MacBride notes that for many domestic violence survivors, their first step before going into a shelter is to seek refuge with a family member. She said that the “scariest thing” is that the crisis will deprive victims of that option.
“This crisis dramatically impacts their ability to get safe and stay safe,” MacBride says. “If you’ve got a bunch of kids who’ve been in school who potentially could be carriers of the virus, you’re not going to go stay at your mom’s house, because your mom is older and has preexisting health conditions, and you’re worried that the kids are going to give her something.”
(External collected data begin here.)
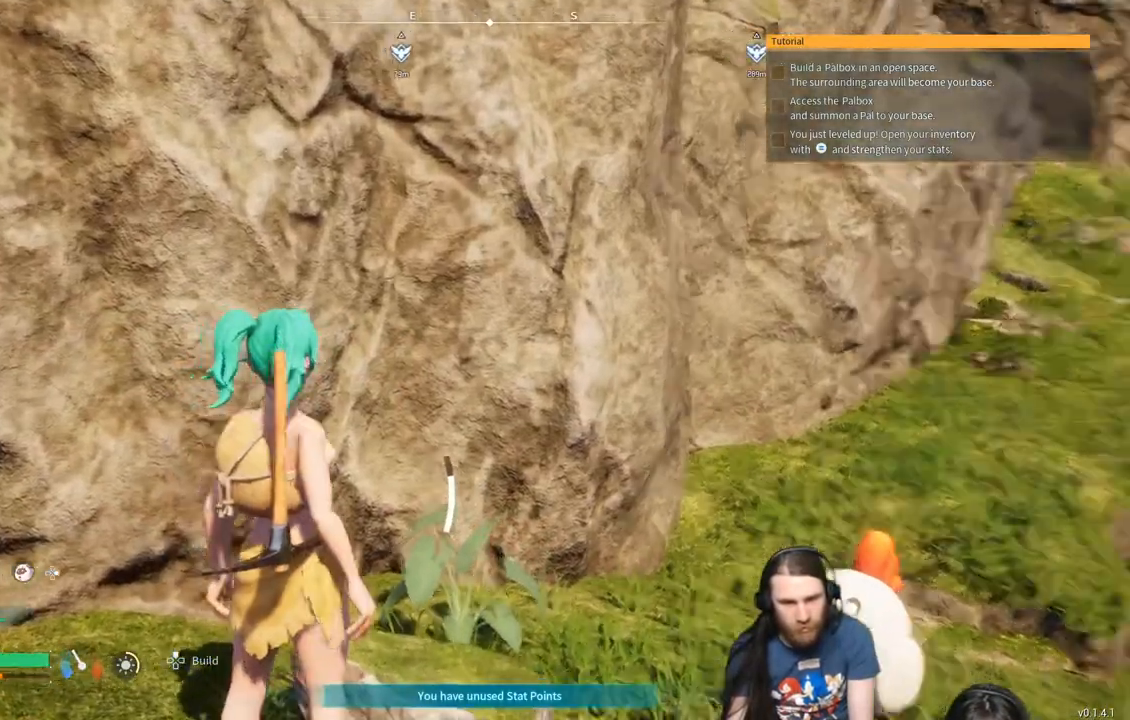
{"dt_ms": 500, "buttons": [], "left_stick": "center", "right_stick": "center", "events": [[167, "right_stick", "center"]]}
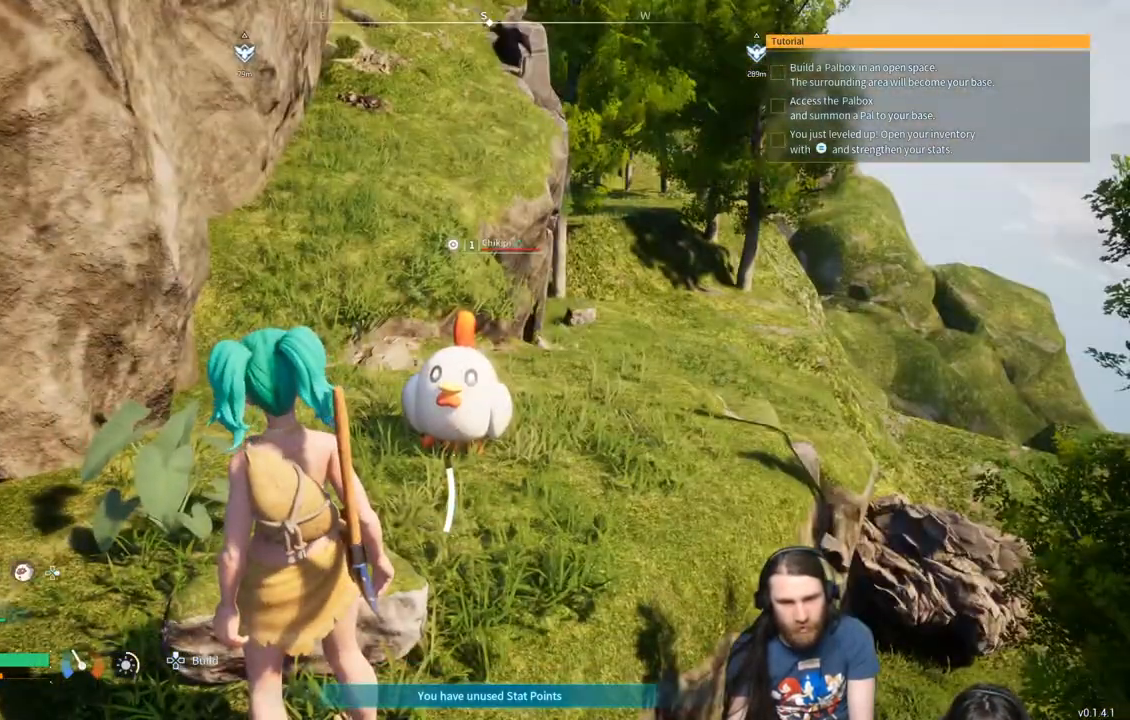
{"dt_ms": 500, "buttons": [], "left_stick": "center", "right_stick": "center", "events": []}
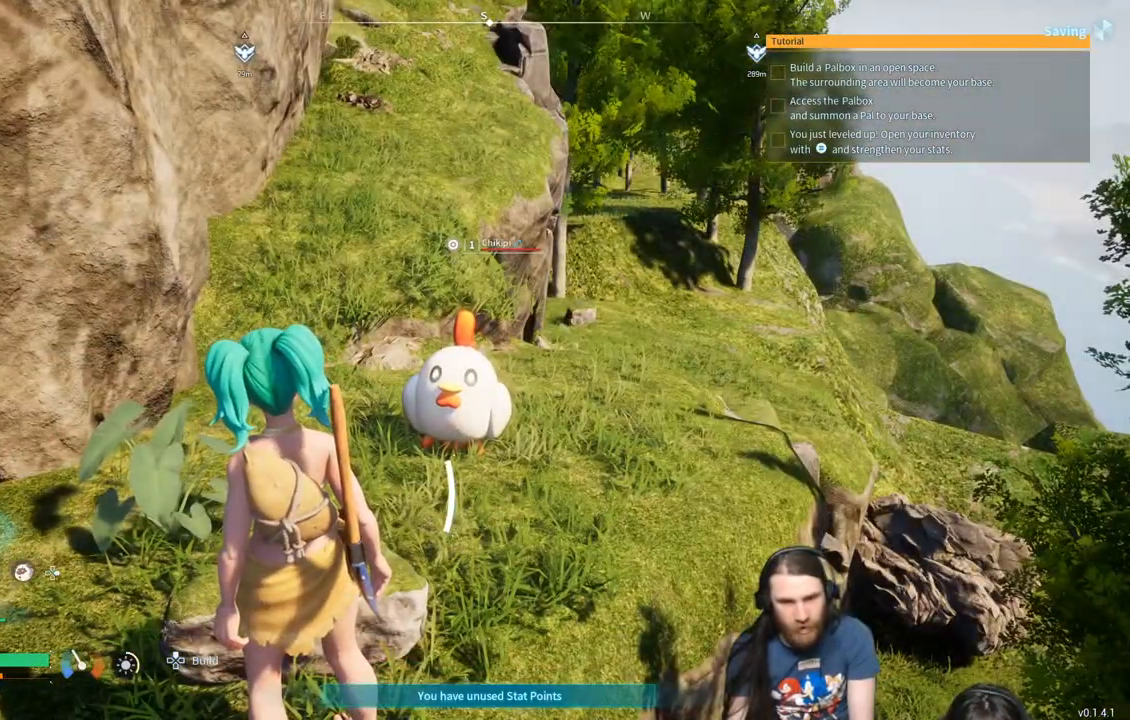
{"dt_ms": 500, "buttons": [], "left_stick": "center", "right_stick": "center", "events": [[267, "right_stick", "up"], [383, "right_stick", "center"]]}
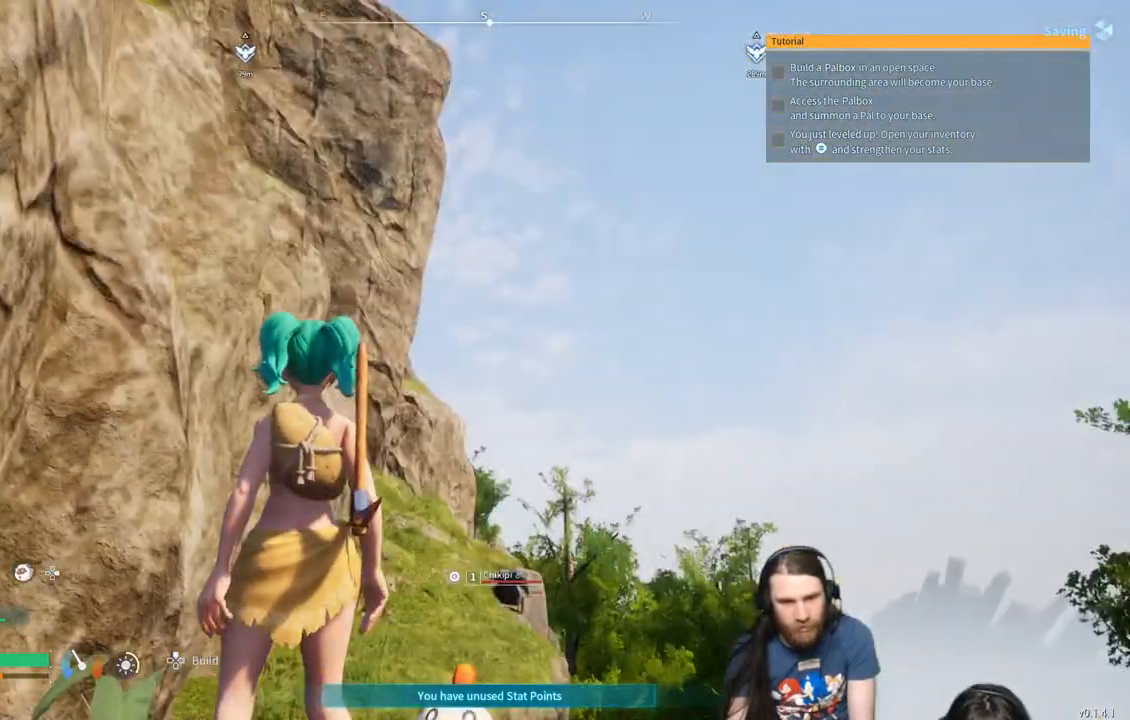
{"dt_ms": 500, "buttons": [], "left_stick": "center", "right_stick": "center", "events": [[100, "right_stick", "down"], [233, "right_stick", "center"]]}
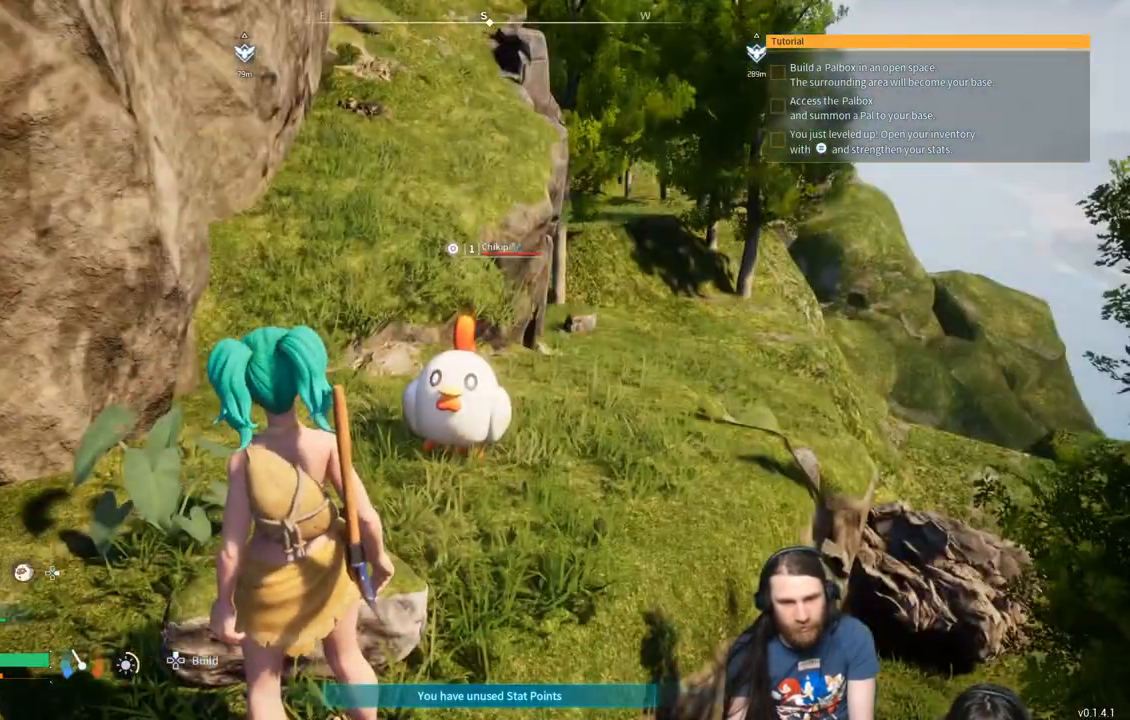
{"dt_ms": 500, "buttons": [], "left_stick": "center", "right_stick": "center", "events": [[150, "right_stick", "up"], [233, "right_stick", "center"]]}
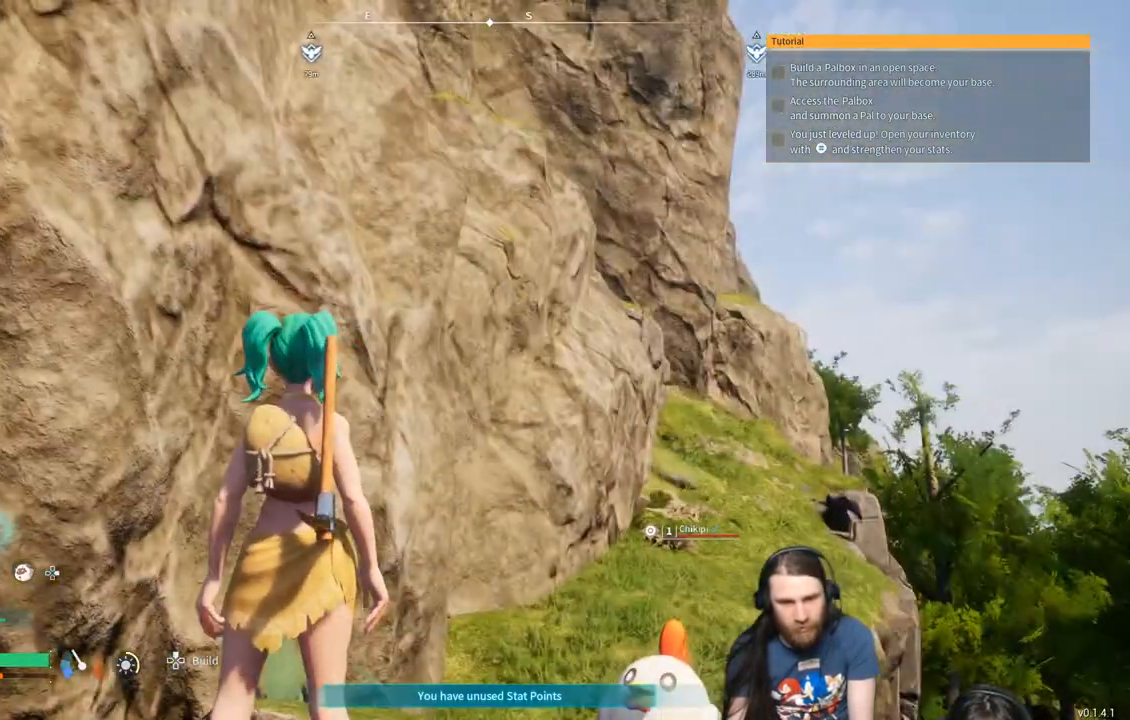
{"dt_ms": 500, "buttons": [], "left_stick": "center", "right_stick": "left", "events": [[117, "right_stick", "left"]]}
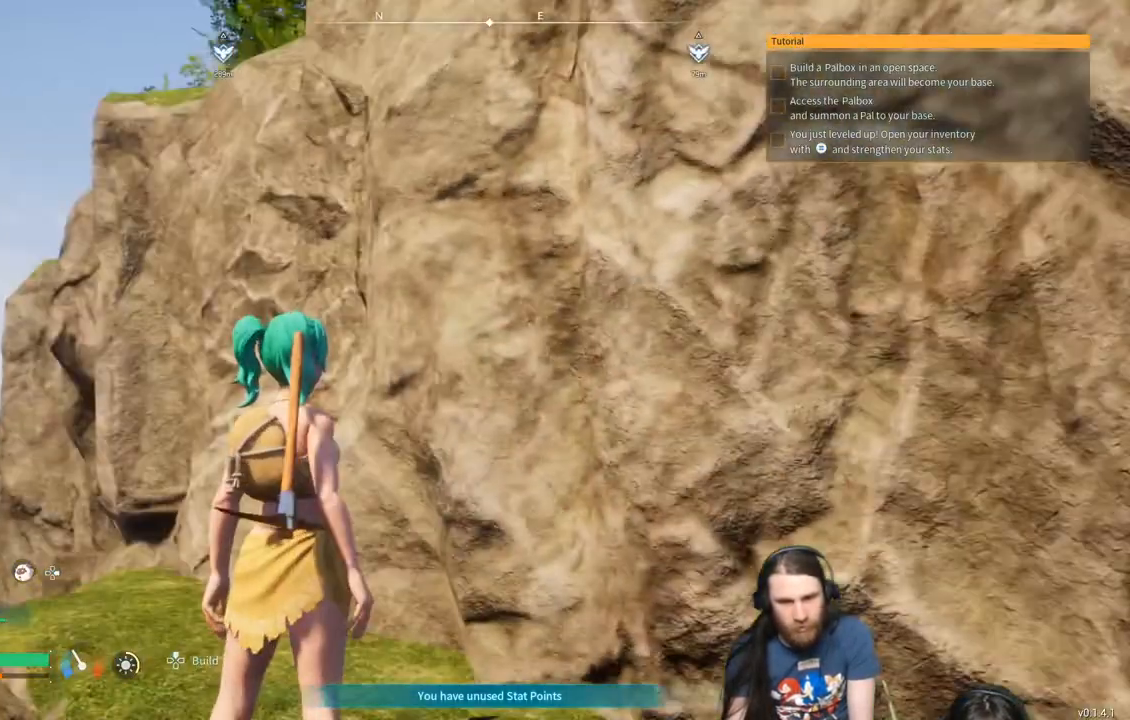
{"dt_ms": 500, "buttons": [], "left_stick": "up", "right_stick": "down", "events": [[67, "left_stick", "up-left"], [83, "right_stick", "up"], [317, "right_stick", "center"], [450, "right_stick", "down"], [500, "left_stick", "up"]]}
COVID-19 is delaying criminal and civil matters, including domestic violence cases. In New York state, a coronavirus hotspot, the courts are still open for essential business, which includes temporary orders of protection in domestic violence matters.
Legal Aid Chicago will continue to assist clients in getting emergency orders, says Sullivan. For the moment, Cook County courts in Illinois are closed until mid-April. But there is an exception for domestic violence victims seeking emergency orders.
Clients could be vulnerable because of the financial strain that many Americans are feeling and its capacity to create tension and violence, she adds. Before the outbreak, her clients might have been able to access group or individual therapy and support groups. Even if those groups are adapting to the crisis, it might still be difficult for victims and survivors to make use of them.
“I wonder if it will be possible for our clients to take advantage of the domestic violence service agencies, if they are in the same house as their abuser and can’t find somewhere private or safe to be,” Sullivan says.